La sensazione è che i nostri attori – ovviamente bravissimi – si siano prestati con poca convinzione, forse per riempire la propria agenda in un periodo come quello della pandemia afflitto da scarsità di produzioni, forse allettati dai considerevoli budget messi a disposizione da Amazon. Sicuramente alcuni di loro – Favino e Abatantuono in particolare – lasciano trapelare abbastanza chiaramente il loro disagio, come quello di chi si trova a una cena dove sicuramente si mangerà bene, ma di cui non si sa bene di cosa parlare. La Ferilli finisce così per diventare il “soggetto” verso cui si rivolgono le battute più feroci dei commensali. Del resto, in quel contesto, la sua aria di ragazza del popolo “cresciuta a teatro e coda alla vaccinara” rivela qualche falla (come il matrimonio non si sa bene perché celebrato a Parigi).
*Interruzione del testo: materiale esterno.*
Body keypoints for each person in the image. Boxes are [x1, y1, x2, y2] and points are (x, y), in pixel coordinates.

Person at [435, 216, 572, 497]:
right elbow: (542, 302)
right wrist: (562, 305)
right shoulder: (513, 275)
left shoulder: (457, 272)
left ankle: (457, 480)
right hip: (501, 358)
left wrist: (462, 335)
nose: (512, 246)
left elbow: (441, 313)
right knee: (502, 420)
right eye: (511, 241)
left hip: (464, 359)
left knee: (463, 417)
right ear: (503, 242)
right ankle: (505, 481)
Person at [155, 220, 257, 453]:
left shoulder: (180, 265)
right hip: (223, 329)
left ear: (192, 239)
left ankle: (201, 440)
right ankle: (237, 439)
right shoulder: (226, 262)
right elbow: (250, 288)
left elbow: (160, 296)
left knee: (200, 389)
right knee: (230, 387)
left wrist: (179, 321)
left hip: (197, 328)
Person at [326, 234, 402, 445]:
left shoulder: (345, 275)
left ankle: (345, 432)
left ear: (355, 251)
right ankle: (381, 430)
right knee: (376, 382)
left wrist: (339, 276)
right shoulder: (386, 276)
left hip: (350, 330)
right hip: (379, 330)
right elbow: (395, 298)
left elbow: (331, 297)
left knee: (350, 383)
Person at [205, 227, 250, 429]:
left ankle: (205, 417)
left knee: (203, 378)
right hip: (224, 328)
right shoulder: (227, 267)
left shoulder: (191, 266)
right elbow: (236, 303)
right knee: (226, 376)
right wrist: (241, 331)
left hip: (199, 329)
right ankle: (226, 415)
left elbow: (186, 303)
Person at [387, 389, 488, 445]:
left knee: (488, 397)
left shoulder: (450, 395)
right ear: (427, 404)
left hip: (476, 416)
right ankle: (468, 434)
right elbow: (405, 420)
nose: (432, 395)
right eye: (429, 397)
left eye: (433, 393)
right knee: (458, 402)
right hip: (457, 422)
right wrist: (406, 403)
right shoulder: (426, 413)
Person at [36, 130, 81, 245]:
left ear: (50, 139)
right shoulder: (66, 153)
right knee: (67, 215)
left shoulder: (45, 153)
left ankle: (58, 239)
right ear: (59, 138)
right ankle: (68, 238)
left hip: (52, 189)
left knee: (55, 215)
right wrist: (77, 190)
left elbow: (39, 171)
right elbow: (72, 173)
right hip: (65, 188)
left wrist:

La bella casa adagiata su uno dei colli romani con panorama mozzafiato sulla città eterna dove si svolgono le cene rende l’atmosfera più simile ad un “Grande Fratello Vip” piuttosto che a un incontro a casa tra amici. E i protagonisti un po’ sospettano di essere finiti in un reality a loro insaputa. Chi rimane sempre fedele a se stesso è proprio Cracco. Lui e le regole da seguire – “che poi la regola principale è che non ci sono regole” – ci hanno un po’ stufato. Cracco e gli altri cuochi hanno una bella responsabilità ed è ora che ne siano chiamati a pagare qualche conseguenza. Non si può entrare nella cucina degli italiani e trasformarla in una competizione permanente. La cucina è semplicità, naturalezza, condivisione, conoscenza dei gusti delle persone con cui si vive insieme. Un po’ di rilassatezza è quello che ci vuole dopo tanto penare. E se proprio abbiamo bisogno di un talent – se posso dare un consiglio – meglio cambiare canale e guardarsi X Factor 20-21.